Action item | In how many lines of the listing does the word "What" appear? Reply with the number only.

Data to use |
══════════

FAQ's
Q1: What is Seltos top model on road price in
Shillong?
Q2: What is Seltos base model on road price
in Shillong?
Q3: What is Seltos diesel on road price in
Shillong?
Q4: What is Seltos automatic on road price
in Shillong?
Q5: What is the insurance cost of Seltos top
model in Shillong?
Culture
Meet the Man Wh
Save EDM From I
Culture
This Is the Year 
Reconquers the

══════════

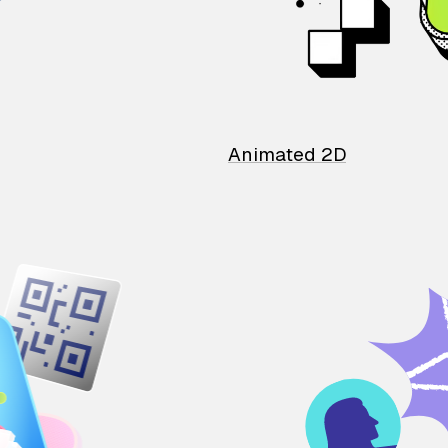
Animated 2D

══════════

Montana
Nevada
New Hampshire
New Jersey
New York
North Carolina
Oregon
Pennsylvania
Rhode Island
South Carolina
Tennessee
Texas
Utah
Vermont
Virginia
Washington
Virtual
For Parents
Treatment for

══════════

Answer for the task | 5